Hampton Creek,a San Francisco-based food startup best known for its egg-free mayonnaise spread and cookie dough, has garnered attention at every step of its recent development. There were lengthy profiles in Mother Jones and Wired in 2013 and highly publicized investments from Bill Gates and Li Ka-Shing, followed by rave reviews of its Just Mayo products, and a lawsuit from Hellmann’s mayonnaise-maker Unilever.
Then came news of more rounds of funding and product distribution deals in 2015, not to mention the comings and goings of advisers, employees, and lobbyists attached to the company’s plan to disrupt the global food system.
“It’s happened so damn fast,” Josh Tetrick, the company’s 35-year-old CEO, told me back in October. “Ten months ago we were just rolling out, from a retail perspective, in Whole Foods. Now we’re everywhere.”
But as Business Insider reported yesterday (Aug. 6), former employees are claiming that the company’s fast success has come at the expense of its leaders’ integrity. Among other things, they (anonymously) allege that Hampton Creek executives “ignored science, “stretched the truth,” and “created an uncomfortable and unsafe work environment.”
It was an unsavory set of allegations against a company that’s been portrayed mostly favorably since its founding in 2011. When Quartz called Tetrick for a comment, he was eager to speak on the record, after refusing to do the same when Business Insider called before publishing its story. The reason he didn’t speak then, he says, is that when the news site revealed the details of its story to him, “things were so blatantly wrong” and “felt so divorced from the truth that [I decided] we were going to tell the truth somewhere else,” Tetrick says.
“Like, I haven’t always been the best CEO in everything that I’ve done, but we put multiple people from our company on the phone,” he says. This includes ex-employees whose more positive opinions, he says, were not reflected in the article.
The story surfaced allegations that the original Just Mayo formula was not developed in-house; that the company guaranteed a six-month shelf life for the product but didn’t do sufficient stability testing to make that claim; that lemon juice concentrate was deliberately mislabeled as “lemon juice” on product labels; that Tetrick had an affair with a female employee who then received undeserved promotions; and that employees witnessed Morgan Oliveira, now Hampton Creek’s communications director, trying to secretly swap pages of their employment contracts to retroactively change the severance agreements within.

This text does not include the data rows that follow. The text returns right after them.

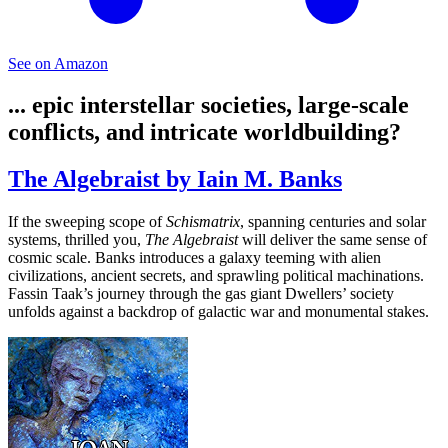
See on Amazon
... epic interstellar societies, large-scale
conflicts, and intricate worldbuilding?
The Algebraist by Iain M. Banks
If the sweeping scope of
Schismatrix
, spanning centuries and solar
systems, thrilled you,
The Algebraist
will deliver the same sense of
cosmic scale. Banks introduces a galaxy teeming with alien
civilizations, ancient secrets, and sprawling political machinations.
Fassin Taak’s journey through the gas giant Dwellers’ society
unfolds against a backdrop of galactic war and monumental stakes.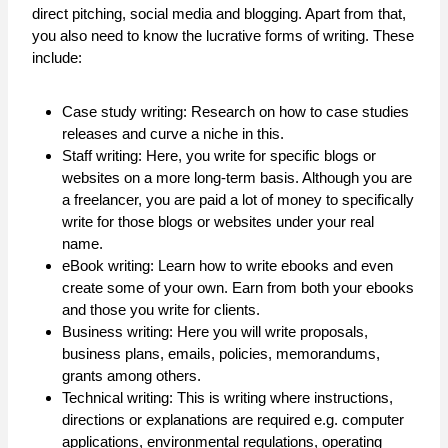
direct pitching, social media and blogging. Apart from that,
you also need to know the lucrative forms of writing. These
include:
Case study writing: Research on how to case studies
releases and curve a niche in this.
Staff writing: Here, you write for specific blogs or
websites on a more long-term basis. Although you are
a freelancer, you are paid a lot of money to specifically
write for those blogs or websites under your real
name.
eBook writing: Learn how to write ebooks and even
create some of your own. Earn from both your ebooks
and those you write for clients.
Business writing: Here you will write proposals,
business plans, emails, policies, memorandums,
grants among others.
Technical writing: This is writing where instructions,
directions or explanations are required e.g. computer
applications, environmental regulations, operating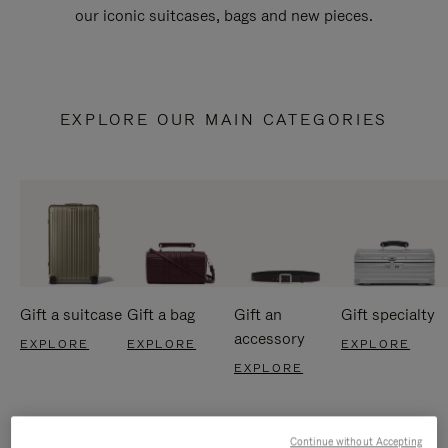
our iconic suitcases, bags and new pieces.
EXPLORE OUR MAIN CATEGORIES
Gift a suitcase
Gift a bag
Gift an
Gift specialty
accessory
EXPLORE
EXPLORE
EXPLORE
EXPLORE
Continue without Accepting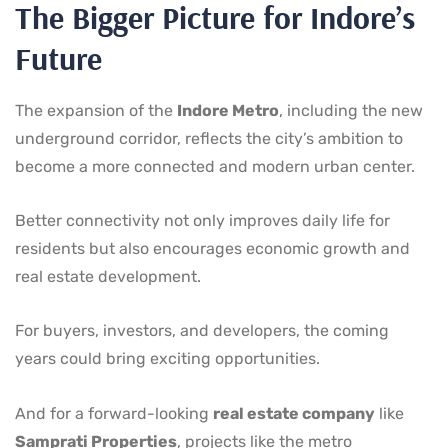
The Bigger Picture for Indore’s
Future
The expansion of the
Indore Metro
, including the new
underground corridor, reflects the city’s ambition to
become a more connected and modern urban center.
Better connectivity not only improves daily life for
residents but also encourages economic growth and
real estate development.
For buyers, investors, and developers, the coming
years could bring exciting opportunities.
And for a forward-looking
real estate company
like
Samprati Properties
, projects like the metro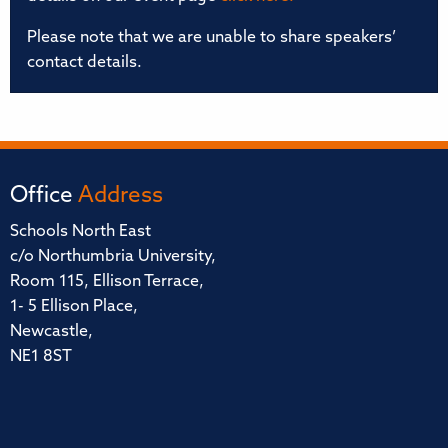
Please note that we are unable to share speakers’
contact details.
Office
Address
Schools North East
c/o Northumbria University,
Room 115, Ellison Terrace,
1- 5 Ellison Place,
Newcastle,
NE1 8ST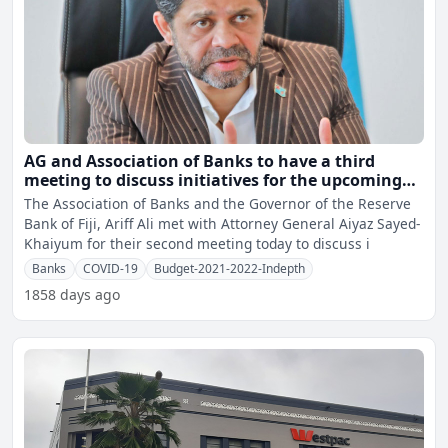
AG and Association of Banks to have a third
meeting to discuss initiatives for the upcoming
2021-2022 National Budget
The Association of Banks and the Governor of the Reserve
Bank of Fiji, Ariff Ali met with Attorney General Aiyaz Sayed-
Khaiyum for their second meeting today to discuss i
Banks
COVID-19
Budget-2021-2022-Indepth
1858 days ago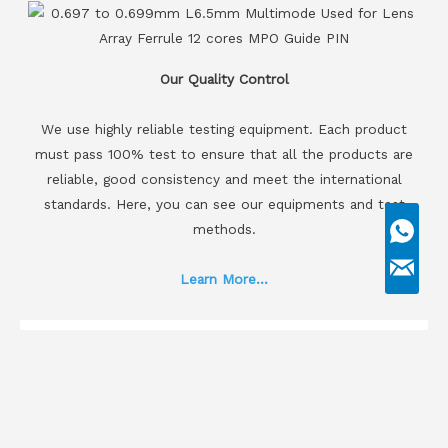
Our Quality Control
We use highly reliable testing equipment. Each product
must pass 100% test to ensure that all the products are
reliable, good consistency and meet the international
standards. Here, you can see our equipments and test
methods.
Learn More...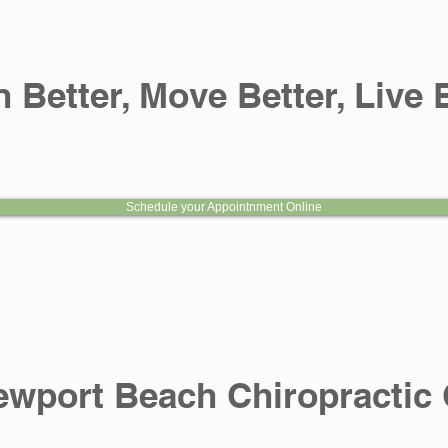
 Better, Move Better, Live 
Schedule your Appointnment Online
 Beach Chiropractic 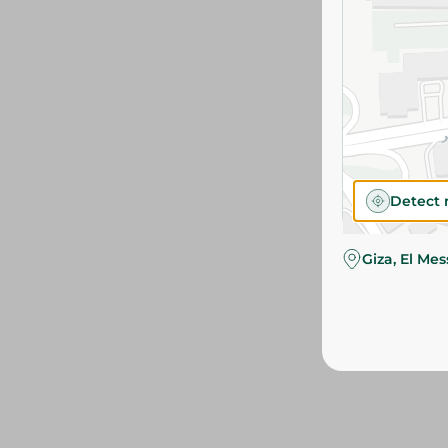
Detect 
Giza, El Me
We couldn't find p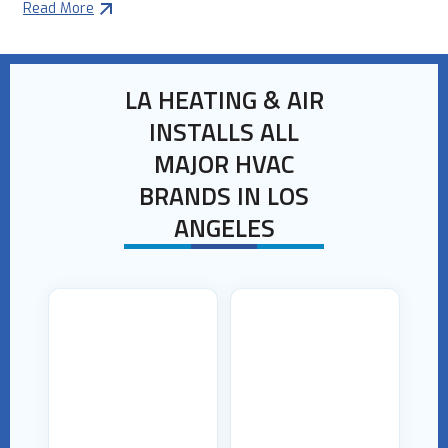
Read More
LA HEATING & AIR
INSTALLS ALL
MAJOR HVAC
BRANDS IN LOS
ANGELES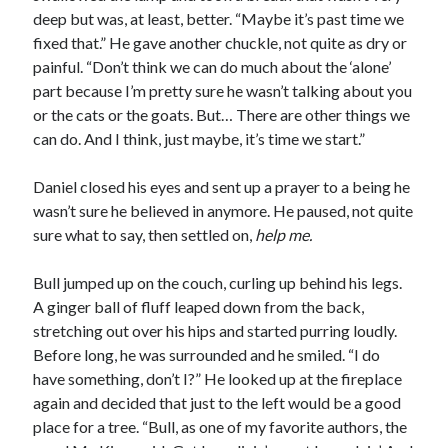
deep but was, at least, better. “Maybe it’s past time we
fixed that.” He gave another chuckle, not quite as dry or
painful. “Don’t think we can do much about the ‘alone’
part because I’m pretty sure he wasn’t talking about you
or the cats or the goats. But… There are other things we
can do. And I think, just maybe, it’s time we start.”
Daniel closed his eyes and sent up a prayer to a being he
wasn’t sure he believed in anymore. He paused, not quite
sure what to say, then settled on,
help me.
Bull jumped up on the couch, curling up behind his legs.
A ginger ball of fluff leaped down from the back,
stretching out over his hips and started purring loudly.
Before long, he was surrounded and he smiled. “I do
have something, don’t I?” He looked up at the fireplace
again and decided that just to the left would be a good
place for a tree. “Bull, as one of my favorite authors, the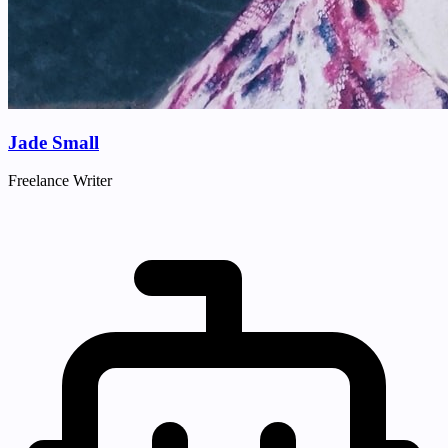
Jade Small
Freelance Writer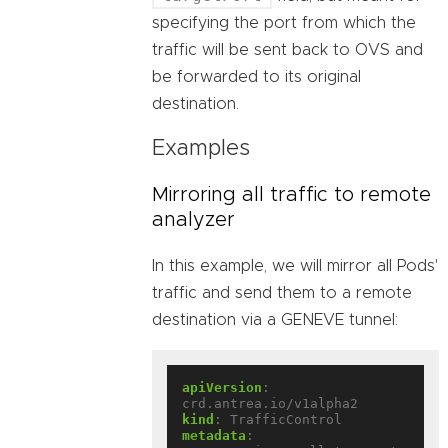
specifying the port from which the
traffic will be sent back to OVS and
be forwarded to its original
destination.
Examples
Mirroring all traffic to remote
analyzer
In this example, we will mirror all Pods'
traffic and send them to a remote
destination via a GENEVE tunnel:
apiVersion
:
crd.antrea.io/v1alpha2
kind
:
TrafficControl
metadata
: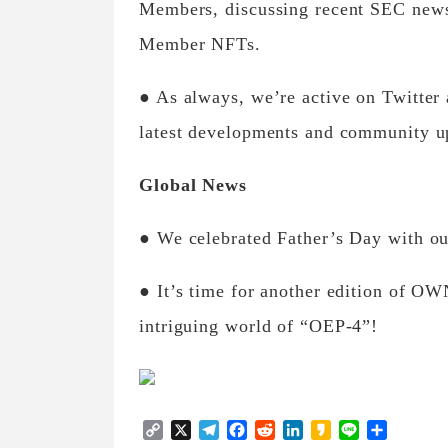
Members, discussing recent SEC news.
Member NFTs.
● As always, we’re active on Twitter
latest developments and community u
Global News
● We celebrated Father’s Day with o
● It’s time for another edition of OW
intriguing world of “OEP-4”!
Copy
X
Telegram
Facebook
Reddit
LinkedIn
Kakao
Line
Share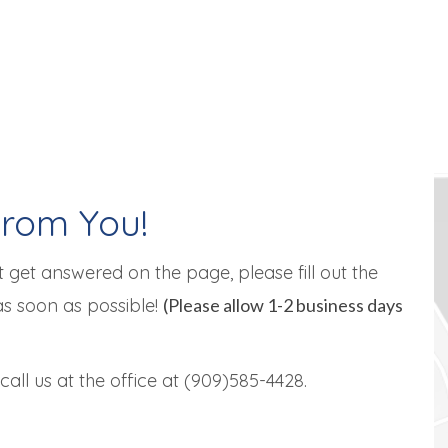
From You!
 get answered on the page, please fill out the
as soon as possible!
(Please allow 1-2 business days
all us at the office at (909)585-4428.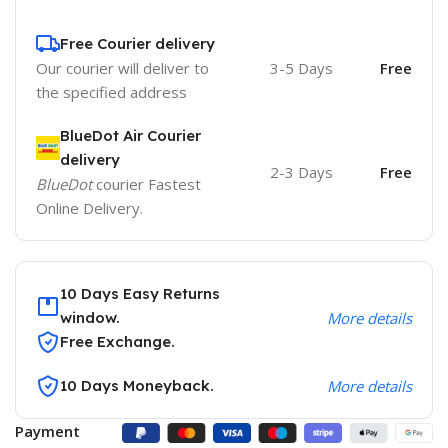
Free Courier delivery
Our courier will deliver to
3-5 Days
Free
the specified address
BlueDot Air Courier
delivery
2-3 Days
Free
BlueDot
courier Fastest
Online Delivery.
10 Days Easy Returns
window.
More details
Free Exchange.
10 Days Moneyback.
More details
Payment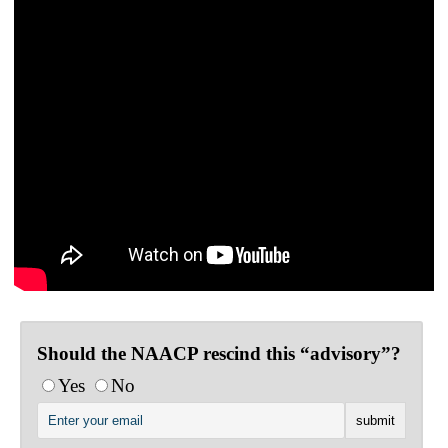
Should the NAACP rescind this “advisory”?
Yes
No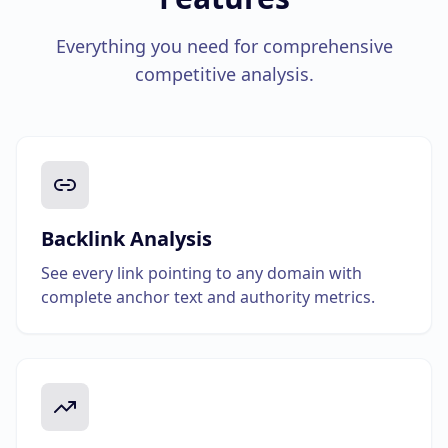
Everything you need for comprehensive
competitive analysis.
Backlink Analysis
See every link pointing to any domain with
complete anchor text and authority metrics.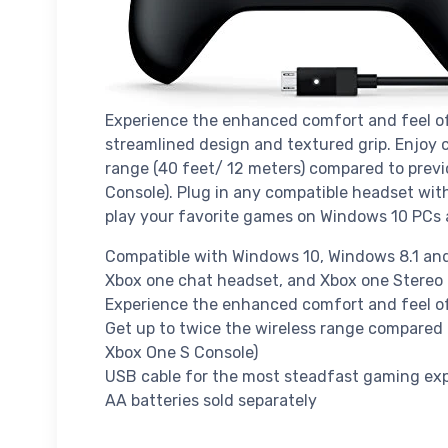
Experience the enhanced comfort and feel 
streamlined design and textured grip. Enjoy
range (40 feet/ 12 meters) compared to previ
Console). Plug in any compatible headset wit
play your favorite games on Windows 10 PCs 
Compatible with Windows 10, Windows 8.1 and
Xbox one chat headset, and Xbox one Stereo
Experience the enhanced comfort and feel of
Get up to twice the wireless range compared 
Xbox One S Console)
USB cable for the most steadfast gaming ex
AA batteries sold separately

“Most of it is so radically false that it’s startling,” Tetrick said on the phone yesterday. “There are certain things that have, like, kernels of light in them, but they’re so spun around that it’s difficult to determine the truth.” For example, the lemon juice discrepancy: “For the longest time, we thought we should label it ‘lemon juice’,” not knowing that FDA rules mandate labeling concentrates as such. “We should have known,” he says, “but it never came up. Never once. We’ve had our labels looked at, we’ve had our ingredients looked at.” When the problem was discovered, he says, he acted quickly to rectify it.
He did date another employee, he says—someone who is “extraordinary, unbelievably talented” and “hasn’t had a promotion in roughly two years.”
“Should I not date people at work? Of course, it was a mistake, and I won’t do it again.”
The contract swapping to alter severance packages without telling employees? That happened, too, and “it was no one’s fault but mine,” says Tetrick. “I, with my own dumb ego, made a mistake. We had new people coming on board, and I had folks who had no business writing up contracts writing up contracts. It was stupid. It’s just dumb. And it wasn’t their fault, it was my fault.”
“For some of the folks that we hired, not all, we had had a conversation about severance up front; for others it wasn’t even mentioned.” A few months later, he said, “I realized that we had made a mistake—that in all of the contracts, we had everywhere from three to nine months severance. Whether you were 20 years old, 18 years old, no matter what your position, you had an executive-level severance package. Now, my screw up [was that] instead of doing what I should have done”—which was meet with people to say “can we change this to something more reasonable?”—”without even thinking, I said to someone, can you change them? That was dumb of me, right? Flat-out dumb. This was over two and a half years ago.”
Tetrick says that Oliveira wasn’t involved, that several employees confronted him right after it happened and told him they felt uncomfortable about it, and that, as Business Insider reports, he then held a team meeting to apologize. “I have not heard about that for the last two and a half years. We all moved on,” he says.
More of Tetrick’s rebuttals can be found on Medium, where he published a post late last night—just one day after Hampton Creek won a “Technology Pioneer” award from the World Economic Forum; previous recipients of the prize include Google, Kickstarter, and Dropbox.
“Look, growing a company is hard,” says Tetrick, no stranger to a culture where moving fast and breaking things is the norm. “Go to any startup, live there for a month, talk to a few people who are no longer with the company, and some version of” the same story will come out, he says. “It’s called life.”